Shery Zarnegin and her team at Klockchain cleverly deployed technology to streamline and authenticate watch transactions beyond the listing models of legacy watch selling sites such as chrono24, and legacy auction houses, including eBay, which finally incorporated certain failsafe features into its sales model, which is ultimately a generalist online auction. According to Zarnegin, investors should focus on overlooked models that have valuable features such as complications and are available in limited quantities. Complications in the watch industry refer to functions in a mechanical watch that go beyond telling hours, minutes, seconds, and date.
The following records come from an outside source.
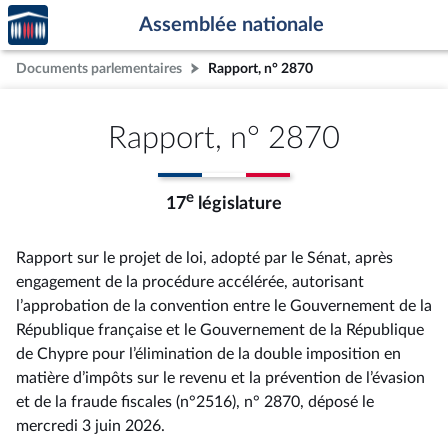
Accèder
Aller au contenu
Aller en bas de la page
Assemblée nationale
à la
page
Documents parlementaires
Rapport, n° 2870
d'accueil
Rapport, n° 2870
e
17
législature
Rapport sur le projet de loi, adopté par le Sénat, après
engagement de la procédure accélérée, autorisant
l’approbation de la convention entre le Gouvernement de la
République française et le Gouvernement de la République
de Chypre pour l’élimination de la double imposition en
matière d’impôts sur le revenu et la prévention de l’évasion
et de la fraude fiscales (n°2516), n° 2870
, déposé le
mercredi 3 juin 2026
.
These can be chronographs that could be used to time events, perpetual calendars that self-adjust to different months, and repeaters that generate a mechanical chime to sounds off the time.
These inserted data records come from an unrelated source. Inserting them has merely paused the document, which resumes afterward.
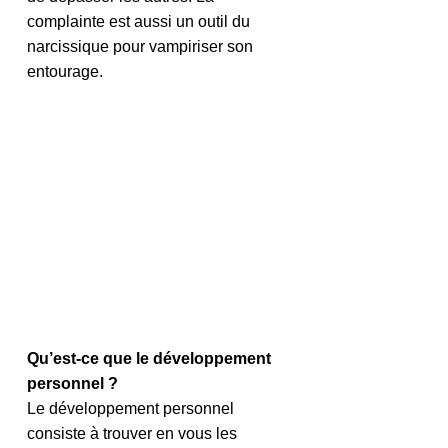
complainte est aussi un outil du 
narcissique pour vampiriser son 
entourage. 
Qu’est-ce que le développement 
personnel ?
Le développement personnel 
consiste à trouver en vous les 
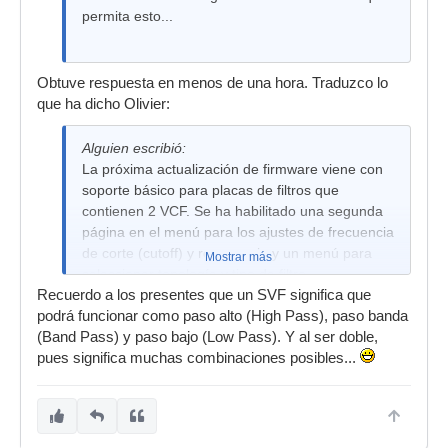
permita esto...
Obtuve respuesta en menos de una hora. Traduzco lo
que ha dicho Olivier:
Alguien escribió:
La próxima actualización de firmware viene con
soporte básico para placas de filtros que
contienen 2 VCF. Se ha habilitado una segunda
página en el menú para los ajustes de frecuencia
de corte (cutoff) y resonancia y un menú para
Mostrar más
seleccionar topología y tipo de filtro.
Recuerdo a los presentes que un SVF significa que
Ya estoy preparando una placa de filtros con 2
podrá funcionar como paso alto (High Pass), paso banda
SVF (State Variable Filter)
(Band Pass) y paso bajo (Low Pass). Y al ser doble,
pues significa muchas combinaciones posibles...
Unlike jewelry, investment watches are mostly valued for their functionality, but the brand and market demand are still important factors, explains Zarnegin. According to New York Times, Alex Williams, “next-generation collectors see old timepieces not just as a stylish way to dress up a T-shirt and jeans, but also as a hot new asset in their investment portfolios”.

Also, in the event of an economic downturn, fine watches may turn out to represent a safe-haven asset, like metals or gems, or art for investors looking to diversify or hedge their portfolios.

At auctions, “focus had been on contemporary watches, but tastes have changed and there is recognition that vintage watches are more collectable,” Thomas Perazzi, Head of Watches Phillips Asia said.  Zarnegin also points out that certain limited editions or watches that exhibit rare or unique features or meaningful collaborations are important for investor-collectors.  However, with certain brands or even lines in strong brands limited editions may not mean much.  In the 1980s Patek Philippe was more open to accommodating unique dials or hands for its loyal collectors. These features now command a great deal of money at auction.

Zarnegin explains that successful watch investors need to become technology savvy and embrace online auctions that avail them of broad buying options rather than relying on authorized dealers or watch brokers. Both tend to focus on selling their own portfolios rather than curating a true investment collection.

London’s The Week explains, “with interest rates showing no signs of improving, investors’ options are limited to only a few avenues which will prove beneficial in the long term, said Joseph McKenzie, founder of pre-owned luxury site Xupes.” Property, collectable cars, wine and art are all viable options for investors looking to augment a conventional portfolio.  However, horological instruments such as vintage Rolex and Patek Philippe watches are more portable and may offer greater long-term appreciation.

Buffett is a value investor and his holding company, Berkshire Hathaway, avoids hype, volatile markets, and technologies that are ever so evolving. Instead, it has invested in powerhouse brands such as Coca Cola, Disney, Chevron, American Express, etc. In the same fashion, Buffett would likely be buying vintage Rolex (perhaps not Paul Newman Daytona watches, which are in overdrive demand just as Patek’s Nautilus line).  My advice to watch investors is to do the same, says Zarnegin.

More likely, observes Zarnegin, the Sage of Omaha would be acquiring or taking an equity position in the brands/manufacturers themselves or the holding companies that own them.  These might be independent giants such as Patek Philippe and Rolex or holding companies such as Swatch or Richemont.

According to a recent issue of Rolex magazine, Warren Buffett is a big fan of Rolex and has been wearing his Rolex Day-Date for many years. Buffett was once asked what he thought of Rolex as a company and if he would ever be interested in purchasing Rolex. Buffett responded by saying:

“Luxury watchmakers such as Geneva-based Rolex are great companies. They know my phone number, but they haven’t called.”